Certain-e-s attirent également l’attention sur les conséquences de l’existence fréquente des couples militants dans le parti. De fait, l’endogamie concerne plus de 60 % des membres : ce phénomène « semble découler du mode de vie militant » « et même le renforcer en évitant les sources de conflit ou de tension identitaire » [53]. L’exigence et l’intransigeance de cet engagement, débordant sur la sphère de l’intimité, seraient à l’origine de cet entremêlement renforcé entre vie privée et vie militante. L’organisation est un lieu de rencontre ; elle unit par des liens non seulement politiques mais affectifs ; au vu de cet investissement, l’endogamie permet l’évitement – relatif cependant – des querelles portant sur la distribution et l’attribution du temps quotidien. Cependant, elle est source d’autres conflits, que mettent en évidence certain-e-s militant-e-s : ils et elles soulèvent notamment le problème des couples se réunissant dans une même cellule, avec cet avantage évident d’un temps militant vécu ensemble et cet inconvénient, moins visible et plus insidieux, d’une domination masculine reproduite : hésitation des femmes devant la prise de parole, relative soumission aux propositions et idées de leur compagnon, manque d’initiative dans l’élaboration [54]…

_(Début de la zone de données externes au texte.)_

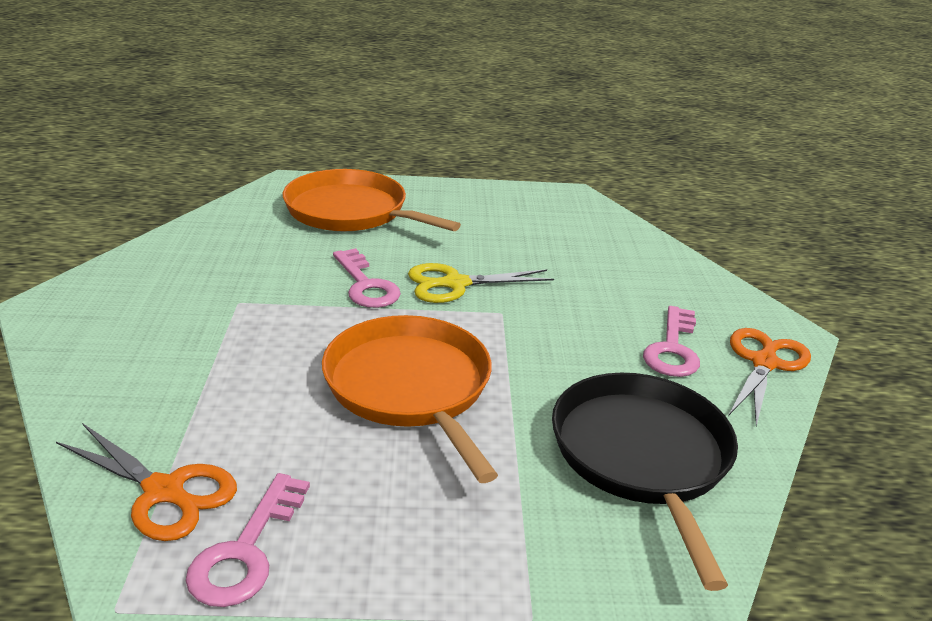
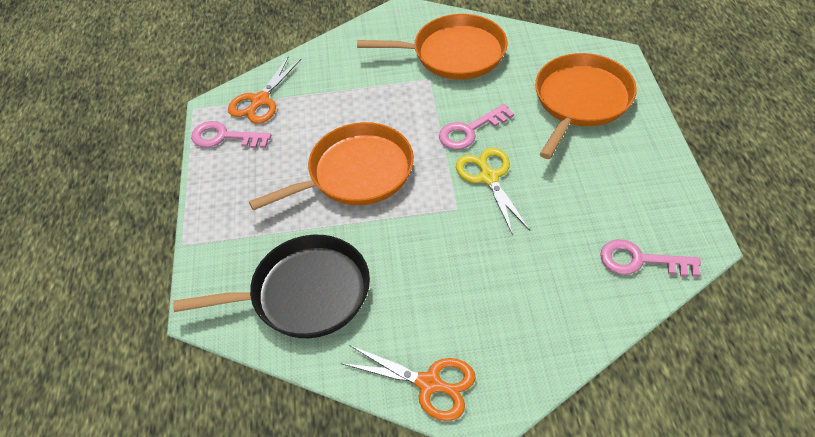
camera: 90 degrees right, 20 degrees up
(197, 276) = (454, 53): none -> orange pan
(672, 349) = (434, 318): pink key -> pink key (640, 261)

Une fois encore, plusieurs positions s’expriment sur le sujet. Nul ne remet en cause l’existence de « groupes femmes » ou « groupes de conscience » dont le travail est « centré sur le vécu » – ces réunions non mixtes s’inspirent des pratiques du mouvement féministe. Cependant certains récusent la « théorisation du rôle des femmes dans l’organisation » et s’insurgent face à l’idée qu’elles auraient pour « mission, à cause de certains problèmes touchant à la parole, aux rapports de force, la violence, de changer les rapports de force dans l’organisation ». Ce serait à leurs yeux confiner la femme dans un « rôle réactionnaire » : celui de « pacificatrice » [55]. Une nouvelle fois donc, l’argumentation procède d’une politisation. En l’occurrence, il s’agit de s’opposer au différentialisme essentialisé – alors même qu’à l’époque il est encore peu théorisé [56].
Conclusion
Nous avons tenté de saisir en quelques mots les orientations stratégiques essentielles mises en avant par la IVe Internationale dans une décennie marquée par des mobilisations de masse actualisant l’espérance révolutionnaire dans un certain nombre de pays d’Europe et leurs effets sur les pratiques militantes alors même que se développent également les mouvements féministes dits de la « seconde vague » dans nombre de ces pays. Nous avons évoqué certains des canaux par lesquels circulent non seulement des éléments d’appréciation sur les situations variées mais également des débats stratégiques. Il faut aussi souligner que, au milieu de ces débats s’égrènent un certain humour et même une forme d’auto-ironie, peut-être pour conjurer la difficulté d’être, toujours, une petite minorité. Un dessin paru en février 1981 dans Barricades, le journal des Jeunesses communistes révolutionnaires, montre ainsi Trotsky seul au milieu de nulle part, en pleine mer, sur un radeau : moralité politique, il faut savoir ramer à contre-courant. Cette malice caractéristique aide sans doute à « tenir », d’un point de vue individuel et militant.